The really cool thing about the SASDNFS container format is that is also works with the PATH caslib type. When accessing SASDNFS files, the PATH caslib is for serial loading only (usually) - either for an SMP CAS Server or by the MPP CAS Controller (for subsequent distribution to each of the CAS Workers). And so this means that SASDNFS files can be copied using basic operating system commands - like cp, scp, rsync, etc. - to move/duplicate the data on disk between hosts of SMP and MPP CAS Servers.

4. Parallel (and Serial): Base SAS Engine Data Sets

Yes, that's right! CAS has the ability to load SAS7BDAT files in parallel! For this to work, you need to:

Place the SAS dataset on a shared filesystem mounted on all CAS Workers;
Ensure that all CAS Workers have direct access to the SAS7BDAT file at the same physical path;
Specify a caslib datasource with srctype="path" and dataTransferMode="parallel" or "auto".
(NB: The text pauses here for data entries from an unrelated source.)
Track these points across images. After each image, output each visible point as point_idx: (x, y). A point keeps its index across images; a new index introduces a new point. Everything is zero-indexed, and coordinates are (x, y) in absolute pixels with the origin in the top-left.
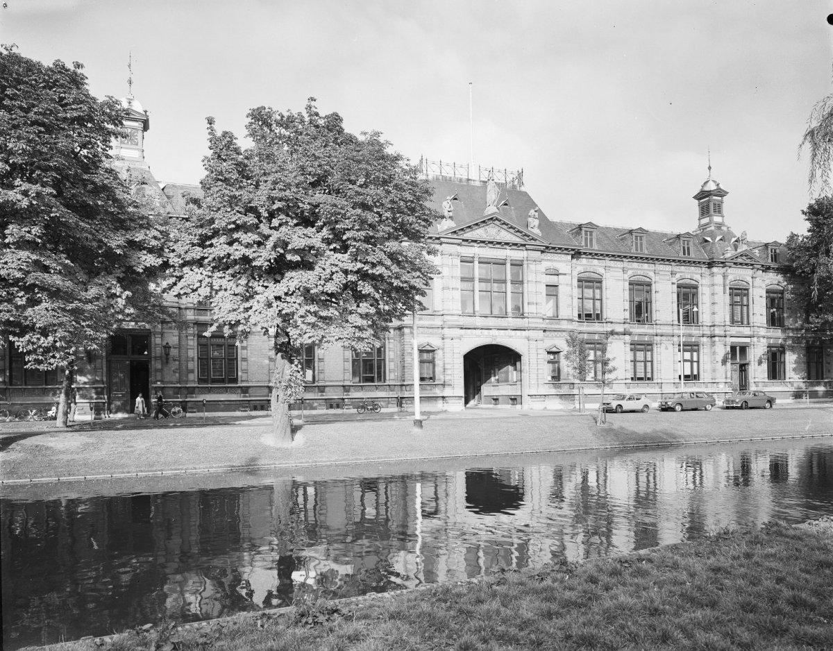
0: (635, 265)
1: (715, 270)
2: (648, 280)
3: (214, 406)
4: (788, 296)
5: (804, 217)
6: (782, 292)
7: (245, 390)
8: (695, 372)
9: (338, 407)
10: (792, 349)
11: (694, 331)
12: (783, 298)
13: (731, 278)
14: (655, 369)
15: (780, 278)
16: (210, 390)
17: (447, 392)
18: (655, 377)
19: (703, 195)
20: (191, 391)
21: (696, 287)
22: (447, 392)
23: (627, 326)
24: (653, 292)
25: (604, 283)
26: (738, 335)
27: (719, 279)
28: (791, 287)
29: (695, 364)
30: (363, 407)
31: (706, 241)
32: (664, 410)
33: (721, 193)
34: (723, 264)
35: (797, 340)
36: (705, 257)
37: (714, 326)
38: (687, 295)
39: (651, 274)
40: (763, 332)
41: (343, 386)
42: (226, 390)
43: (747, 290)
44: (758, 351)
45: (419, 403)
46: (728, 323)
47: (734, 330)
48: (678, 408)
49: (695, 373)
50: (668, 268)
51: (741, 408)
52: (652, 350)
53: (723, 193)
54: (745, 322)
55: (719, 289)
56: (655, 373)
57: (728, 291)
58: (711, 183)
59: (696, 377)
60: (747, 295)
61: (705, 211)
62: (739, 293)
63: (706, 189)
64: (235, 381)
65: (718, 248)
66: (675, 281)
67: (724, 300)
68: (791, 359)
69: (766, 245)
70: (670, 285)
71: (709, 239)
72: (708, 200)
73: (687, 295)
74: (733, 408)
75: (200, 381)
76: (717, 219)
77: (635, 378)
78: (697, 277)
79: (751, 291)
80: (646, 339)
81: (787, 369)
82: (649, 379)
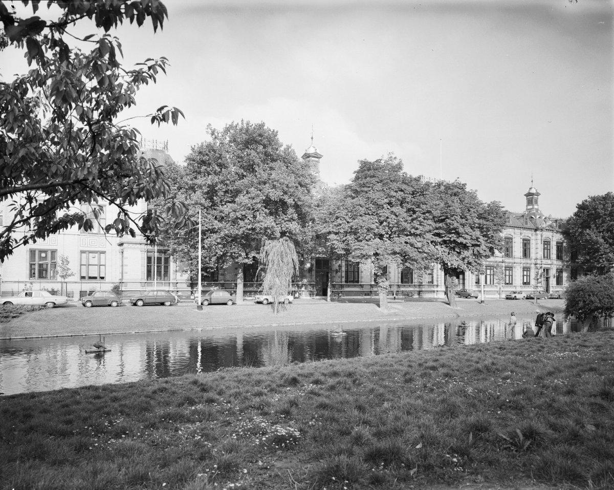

If only the CAS Controller has direct access to the SAS dataset -and- if "auto" is the value for the dataTransferMode parameter, then it can fall back to performing a serial transfer if the CAS Workers don't have the necessary direct access. Otherwise, you can employ the more conventional route of using SAS to read the dataset and send it over the network to the CAS Controller.

The future is here

As we continue to see, CAS builds on the hard-won lessons gained from LASR and HPA Server. DNFS is a particularly exciting development as it provides the ability for us to implement parallel loading techniques without relying on coordinated integration with external data providers. The speed of DNFS will be proportional to the investment your site makes in the shared disk technology - don't expect miracles from a single spindle surfaced over basic NFS. The point is that SAS customers can employ high-performance disk solutions which they're already familiar with to enable high-speed parallel data loading with the DNFS caslib.

A word of thanks

I just wanted to give a quick hat tip of appreciation to Brian Bowman, Steve Krueger, Mark Gass, and Zack Helms for providing many of the details which make this blog post useful.

You guys rock!

--

Rob Collum is a Principal Technical Architect with the Global Architecture & Technology Enablement team in SAS Consulting. In between parallel data loading runs, he also enjoys sampling coffee and m&m’s from SAS campuses around the world.

robstockray · ‎02-22-2018

This is very useful and important information for planning a CAS deployment. The installation documentation should include this kind of concise information to help understand the storage options and trade offs.